Walker's Way: My Years with Walker Evans
- Walker’s Way is a rare gem of personal history: an intimate portrait that remains dignified even as it waxes wistful.
Walker’s Way: My Years with Walker Evans, Isabelle Storey’s memoir of her ten-year marriage to Walker Evans, is the story of an elegant young woman’s infatuation with a great American artist—with the man himself, with what he stood for aesthetically, and with his artistic and social circle—and how her initial passion gradually cooled into disenchantment.

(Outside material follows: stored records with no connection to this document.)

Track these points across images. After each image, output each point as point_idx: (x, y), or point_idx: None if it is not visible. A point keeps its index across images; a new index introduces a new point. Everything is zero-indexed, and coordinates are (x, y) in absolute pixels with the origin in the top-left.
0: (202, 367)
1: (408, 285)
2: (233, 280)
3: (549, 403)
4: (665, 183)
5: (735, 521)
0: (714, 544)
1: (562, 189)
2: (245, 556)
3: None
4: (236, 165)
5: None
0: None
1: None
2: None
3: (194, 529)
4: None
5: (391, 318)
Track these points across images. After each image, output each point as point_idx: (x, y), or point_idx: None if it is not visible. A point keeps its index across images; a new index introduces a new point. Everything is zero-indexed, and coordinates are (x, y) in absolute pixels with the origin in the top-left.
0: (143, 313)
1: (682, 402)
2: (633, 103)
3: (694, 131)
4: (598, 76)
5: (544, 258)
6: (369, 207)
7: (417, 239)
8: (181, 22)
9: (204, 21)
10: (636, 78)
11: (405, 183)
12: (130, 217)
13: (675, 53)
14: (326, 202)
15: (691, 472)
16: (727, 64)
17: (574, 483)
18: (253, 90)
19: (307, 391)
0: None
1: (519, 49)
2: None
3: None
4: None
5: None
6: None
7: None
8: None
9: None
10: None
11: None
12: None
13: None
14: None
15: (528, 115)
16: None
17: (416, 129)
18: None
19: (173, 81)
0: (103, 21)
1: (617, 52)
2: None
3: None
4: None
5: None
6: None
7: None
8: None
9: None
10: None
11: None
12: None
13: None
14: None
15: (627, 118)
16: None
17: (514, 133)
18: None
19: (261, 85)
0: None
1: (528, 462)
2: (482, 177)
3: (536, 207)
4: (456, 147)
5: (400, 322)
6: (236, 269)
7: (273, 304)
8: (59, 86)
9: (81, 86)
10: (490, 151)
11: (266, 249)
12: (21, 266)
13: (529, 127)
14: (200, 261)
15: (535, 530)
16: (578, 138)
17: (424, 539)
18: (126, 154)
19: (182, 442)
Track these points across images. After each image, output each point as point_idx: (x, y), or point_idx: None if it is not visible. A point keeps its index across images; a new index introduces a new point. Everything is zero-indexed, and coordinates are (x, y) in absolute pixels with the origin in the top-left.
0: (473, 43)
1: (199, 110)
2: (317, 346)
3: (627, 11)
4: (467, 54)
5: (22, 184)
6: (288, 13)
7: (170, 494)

Isabelle Boschenstein was born in Switzerland and spent part of her early childhood in Berlin and Paris. She arrived in New York with her first husband, Alec von Steiger, in 1958. But their marriage lacked passion, and when she met Walker Evans, she fell for him headlong. Isabelle and Walker were married in 1960. Evans, already a prominent figure in the world of photography, introduced Isabelle to Robert Frank, Lee Friedlander, Helen Levitt, Robert Penn Warren, Alfred Kazin, William H. Whyte, and a host of other luminaries. But over the course of the next decade, her relationship with Walker became strained. In this candid and poignant narrative, which draws extensively on the couple’s voluminous correspondence, Isabelle describes how their marriage grew more formal, cooler, and eventually failed altogether as Isabelle felt compelled to move on.
Walker’s Way is a rare gem of personal history: an intimate portrait that remains dignified even as it waxes wistful. Appreciative in its spirit, never marred by scandalous or gratuitous revelation, Walker’s Way is a moving evocation of a vibrant young woman’s growth into mature adulthood. Sumptuously illustrated with over 50 photographs, including more than a dozen previously unpublished works by Evans himself, Walker’s Way provides a previously unseen glimpse into the domestic life of a major American photographer who ranks among the twentieth century’s most celebrated, and enigmatic, artists.